→ **What you will do**:
Each entry shown below is to be reproduced exactly.

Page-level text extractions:
———

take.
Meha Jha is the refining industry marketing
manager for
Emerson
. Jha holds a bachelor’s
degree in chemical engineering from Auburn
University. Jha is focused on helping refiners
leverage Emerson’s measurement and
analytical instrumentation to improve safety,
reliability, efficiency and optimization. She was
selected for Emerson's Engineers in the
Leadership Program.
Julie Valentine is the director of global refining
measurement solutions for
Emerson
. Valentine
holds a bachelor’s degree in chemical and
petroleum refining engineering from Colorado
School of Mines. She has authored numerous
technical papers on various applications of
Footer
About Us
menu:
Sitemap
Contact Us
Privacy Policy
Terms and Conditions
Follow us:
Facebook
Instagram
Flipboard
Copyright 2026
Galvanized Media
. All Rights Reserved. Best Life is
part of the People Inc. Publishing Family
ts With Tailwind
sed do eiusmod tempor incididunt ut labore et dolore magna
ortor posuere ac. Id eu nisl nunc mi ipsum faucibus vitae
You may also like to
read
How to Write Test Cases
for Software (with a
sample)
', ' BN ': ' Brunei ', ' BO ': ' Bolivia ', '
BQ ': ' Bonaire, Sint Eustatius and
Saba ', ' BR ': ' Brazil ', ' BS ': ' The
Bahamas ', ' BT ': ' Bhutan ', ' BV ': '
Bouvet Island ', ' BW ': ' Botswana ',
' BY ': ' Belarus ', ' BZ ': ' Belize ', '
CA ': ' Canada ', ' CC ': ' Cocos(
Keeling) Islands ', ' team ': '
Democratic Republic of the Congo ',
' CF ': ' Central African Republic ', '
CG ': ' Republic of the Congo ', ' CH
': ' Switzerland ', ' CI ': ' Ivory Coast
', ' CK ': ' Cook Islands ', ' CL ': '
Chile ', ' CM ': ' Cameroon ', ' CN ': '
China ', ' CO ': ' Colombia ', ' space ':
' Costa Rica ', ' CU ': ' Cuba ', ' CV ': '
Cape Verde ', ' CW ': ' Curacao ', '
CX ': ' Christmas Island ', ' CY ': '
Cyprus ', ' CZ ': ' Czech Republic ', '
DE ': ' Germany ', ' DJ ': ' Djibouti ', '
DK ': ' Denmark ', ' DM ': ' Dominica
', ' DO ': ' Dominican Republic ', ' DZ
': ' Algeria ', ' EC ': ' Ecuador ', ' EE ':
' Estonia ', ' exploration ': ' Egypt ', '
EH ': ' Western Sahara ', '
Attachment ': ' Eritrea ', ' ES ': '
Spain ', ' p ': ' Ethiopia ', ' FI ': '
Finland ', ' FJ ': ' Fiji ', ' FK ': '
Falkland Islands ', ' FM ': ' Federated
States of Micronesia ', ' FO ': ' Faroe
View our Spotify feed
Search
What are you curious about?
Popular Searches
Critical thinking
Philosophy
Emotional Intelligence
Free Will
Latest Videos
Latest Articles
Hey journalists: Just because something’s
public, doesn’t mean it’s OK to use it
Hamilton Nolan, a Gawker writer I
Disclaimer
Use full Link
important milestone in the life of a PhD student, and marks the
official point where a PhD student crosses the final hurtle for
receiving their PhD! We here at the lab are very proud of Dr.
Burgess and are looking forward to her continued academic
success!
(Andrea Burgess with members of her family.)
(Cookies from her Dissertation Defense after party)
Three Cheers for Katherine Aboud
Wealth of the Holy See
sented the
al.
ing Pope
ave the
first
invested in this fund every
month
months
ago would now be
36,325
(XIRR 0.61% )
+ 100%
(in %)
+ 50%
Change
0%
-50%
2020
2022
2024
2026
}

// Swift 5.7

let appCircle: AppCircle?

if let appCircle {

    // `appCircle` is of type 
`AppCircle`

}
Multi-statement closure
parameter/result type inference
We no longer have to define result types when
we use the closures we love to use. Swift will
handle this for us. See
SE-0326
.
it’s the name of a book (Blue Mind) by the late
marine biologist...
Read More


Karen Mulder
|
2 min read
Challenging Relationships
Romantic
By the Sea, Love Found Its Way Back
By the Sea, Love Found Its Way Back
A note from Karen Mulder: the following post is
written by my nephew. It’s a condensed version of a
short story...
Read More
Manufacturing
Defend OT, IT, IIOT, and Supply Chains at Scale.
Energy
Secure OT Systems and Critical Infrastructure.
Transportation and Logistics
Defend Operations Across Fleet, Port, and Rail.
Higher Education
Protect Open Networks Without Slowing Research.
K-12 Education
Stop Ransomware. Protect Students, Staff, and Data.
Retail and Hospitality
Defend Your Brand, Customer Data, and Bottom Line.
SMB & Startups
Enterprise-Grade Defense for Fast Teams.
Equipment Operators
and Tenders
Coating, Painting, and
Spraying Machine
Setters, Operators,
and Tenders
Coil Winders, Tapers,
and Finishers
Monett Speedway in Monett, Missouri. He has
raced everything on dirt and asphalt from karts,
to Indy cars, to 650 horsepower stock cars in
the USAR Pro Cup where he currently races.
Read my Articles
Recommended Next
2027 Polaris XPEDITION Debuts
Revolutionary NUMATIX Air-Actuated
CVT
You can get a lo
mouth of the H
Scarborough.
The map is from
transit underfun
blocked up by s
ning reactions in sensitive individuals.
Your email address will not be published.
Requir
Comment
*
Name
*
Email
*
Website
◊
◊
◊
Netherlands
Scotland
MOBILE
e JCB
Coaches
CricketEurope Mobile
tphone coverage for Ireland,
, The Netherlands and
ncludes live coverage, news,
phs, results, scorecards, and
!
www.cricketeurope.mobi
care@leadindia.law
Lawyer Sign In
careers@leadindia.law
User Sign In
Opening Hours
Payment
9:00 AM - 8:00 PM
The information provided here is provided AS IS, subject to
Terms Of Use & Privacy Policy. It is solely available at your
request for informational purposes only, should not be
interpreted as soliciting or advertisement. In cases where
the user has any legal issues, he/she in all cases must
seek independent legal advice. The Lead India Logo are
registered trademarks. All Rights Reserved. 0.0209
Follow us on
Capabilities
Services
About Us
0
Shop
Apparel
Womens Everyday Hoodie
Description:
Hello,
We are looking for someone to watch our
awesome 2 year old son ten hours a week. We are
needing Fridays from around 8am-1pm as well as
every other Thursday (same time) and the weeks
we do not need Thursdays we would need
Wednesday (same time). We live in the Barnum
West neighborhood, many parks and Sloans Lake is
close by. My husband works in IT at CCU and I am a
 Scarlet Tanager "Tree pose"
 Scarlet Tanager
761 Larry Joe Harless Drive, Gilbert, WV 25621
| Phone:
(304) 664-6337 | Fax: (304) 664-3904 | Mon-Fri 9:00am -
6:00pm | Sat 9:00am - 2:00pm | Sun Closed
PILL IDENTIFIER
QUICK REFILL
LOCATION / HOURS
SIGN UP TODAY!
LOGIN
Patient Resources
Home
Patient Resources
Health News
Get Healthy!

———

→ **Output of the exercise**:
take.
Meha Jha is the refining industry marketing
manager for
Emerson
. Jha holds a bachelor’s
degree in chemical engineering from Auburn
University. Jha is focused on helping refiners
leverage Emerson’s measurement and
analytical instrumentation to improve safety,
reliability, efficiency and optimization. She was
selected for Emerson's Engineers in the
Leadership Program.
Julie Valentine is the director of global refining
measurement solutions for
Emerson
. Valentine
holds a bachelor’s degree in chemical and
petroleum refining engineering from Colorado
School of Mines. She has authored numerous
technical papers on various applications of
Footer
About Us
menu:
Sitemap
Contact Us
Privacy Policy
Terms and Conditions
Follow us:
Facebook
Instagram
Flipboard
Copyright 2026
Galvanized Media
. All Rights Reserved. Best Life is
part of the People Inc. Publishing Family
ts With Tailwind
sed do eiusmod tempor incididunt ut labore et dolore magna
ortor posuere ac. Id eu nisl nunc mi ipsum faucibus vitae
You may also like to
read
How to Write Test Cases
for Software (with a
sample)
', ' BN ': ' Brunei ', ' BO ': ' Bolivia ', '
BQ ': ' Bonaire, Sint Eustatius and
Saba ', ' BR ': ' Brazil ', ' BS ': ' The
Bahamas ', ' BT ': ' Bhutan ', ' BV ': '
Bouvet Island ', ' BW ': ' Botswana ',
' BY ': ' Belarus ', ' BZ ': ' Belize ', '
CA ': ' Canada ', ' CC ': ' Cocos(
Keeling) Islands ', ' team ': '
Democratic Republic of the Congo ',
' CF ': ' Central African Republic ', '
CG ': ' Republic of the Congo ', ' CH
': ' Switzerland ', ' CI ': ' Ivory Coast
', ' CK ': ' Cook Islands ', ' CL ': '
Chile ', ' CM ': ' Cameroon ', ' CN ': '
China ', ' CO ': ' Colombia ', ' space ':
' Costa Rica ', ' CU ': ' Cuba ', ' CV ': '
Cape Verde ', ' CW ': ' Curacao ', '
CX ': ' Christmas Island ', ' CY ': '
Cyprus ', ' CZ ': ' Czech Republic ', '
DE ': ' Germany ', ' DJ ': ' Djibouti ', '
DK ': ' Denmark ', ' DM ': ' Dominica
', ' DO ': ' Dominican Republic ', ' DZ
': ' Algeria ', ' EC ': ' Ecuador ', ' EE ':
' Estonia ', ' exploration ': ' Egypt ', '
EH ': ' Western Sahara ', '
Attachment ': ' Eritrea ', ' ES ': '
Spain ', ' p ': ' Ethiopia ', ' FI ': '
Finland ', ' FJ ': ' Fiji ', ' FK ': '
Falkland Islands ', ' FM ': ' Federated
States of Micronesia ', ' FO ': ' Faroe
View our Spotify feed
Search
What are you curious about?
Popular Searches
Critical thinking
Philosophy
Emotional Intelligence
Free Will
Latest Videos
Latest Articles
Hey journalists: Just because something’s
public, doesn’t mean it’s OK to use it
Hamilton Nolan, a Gawker writer I
Disclaimer
Use full Link
important milestone in the life of a PhD student, and marks the
official point where a PhD student crosses the final hurtle for
receiving their PhD! We here at the lab are very proud of Dr.
Burgess and are looking forward to her continued academic
success!
(Andrea Burgess with members of her family.)
(Cookies from her Dissertation Defense after party)
Three Cheers for Katherine Aboud
Wealth of the Holy See
sented the
al.
ing Pope
ave the
first
invested in this fund every
month
months
ago would now be
36,325
(XIRR 0.61% )
+ 100%
(in %)
+ 50%
Change
0%
-50%
2020
2022
2024
2026
}

// Swift 5.7

let appCircle: AppCircle?

if let appCircle {

    // `appCircle` is of type 
`AppCircle`

}
Multi-statement closure
parameter/result type inference
We no longer have to define result types when
we use the closures we love to use. Swift will
handle this for us. See
SE-0326
.
it’s the name of a book (Blue Mind) by the late
marine biologist...
Read More


Karen Mulder
|
2 min read
Challenging Relationships
Romantic
By the Sea, Love Found Its Way Back
By the Sea, Love Found Its Way Back
A note from Karen Mulder: the following post is
written by my nephew. It’s a condensed version of a
short story...
Read More
Manufacturing
Defend OT, IT, IIOT, and Supply Chains at Scale.
Energy
Secure OT Systems and Critical Infrastructure.
Transportation and Logistics
Defend Operations Across Fleet, Port, and Rail.
Higher Education
Protect Open Networks Without Slowing Research.
K-12 Education
Stop Ransomware. Protect Students, Staff, and Data.
Retail and Hospitality
Defend Your Brand, Customer Data, and Bottom Line.
SMB & Startups
Enterprise-Grade Defense for Fast Teams.
Equipment Operators
and Tenders
Coating, Painting, and
Spraying Machine
Setters, Operators,
and Tenders
Coil Winders, Tapers,
and Finishers
Monett Speedway in Monett, Missouri. He has
raced everything on dirt and asphalt from karts,
to Indy cars, to 650 horsepower stock cars in
the USAR Pro Cup where he currently races.
Read my Articles
Recommended Next
2027 Polaris XPEDITION Debuts
Revolutionary NUMATIX Air-Actuated
CVT
You can get a lo
mouth of the H
Scarborough.
The map is from
transit underfun
blocked up by s
ning reactions in sensitive individuals.
Your email address will not be published.
Requir
Comment
*
Name
*
Email
*
Website
◊
◊
◊
Netherlands
Scotland
MOBILE
e JCB
Coaches
CricketEurope Mobile
tphone coverage for Ireland,
, The Netherlands and
ncludes live coverage, news,
phs, results, scorecards, and
!
www.cricketeurope.mobi
care@leadindia.law
Lawyer Sign In
careers@leadindia.law
User Sign In
Opening Hours
Payment
9:00 AM - 8:00 PM
The information provided here is provided AS IS, subject to
Terms Of Use & Privacy Policy. It is solely available at your
request for informational purposes only, should not be
interpreted as soliciting or advertisement. In cases where
the user has any legal issues, he/she in all cases must
seek independent legal advice. The Lead India Logo are
registered trademarks. All Rights Reserved. 0.0209
Follow us on
Capabilities
Services
About Us
0
Shop
Apparel
Womens Everyday Hoodie
Description:
Hello,
We are looking for someone to watch our
awesome 2 year old son ten hours a week. We are
needing Fridays from around 8am-1pm as well as
every other Thursday (same time) and the weeks
we do not need Thursdays we would need
Wednesday (same time). We live in the Barnum
West neighborhood, many parks and Sloans Lake is
close by. My husband works in IT at CCU and I am a
 Scarlet Tanager "Tree pose"
 Scarlet Tanager
761 Larry Joe Harless Drive, Gilbert, WV 25621
| Phone:
(304) 664-6337 | Fax: (304) 664-3904 | Mon-Fri 9:00am -
6:00pm | Sat 9:00am - 2:00pm | Sun Closed
PILL IDENTIFIER
QUICK REFILL
LOCATION / HOURS
SIGN UP TODAY!
LOGIN
Patient Resources
Home
Patient Resources
Health News
Get Healthy!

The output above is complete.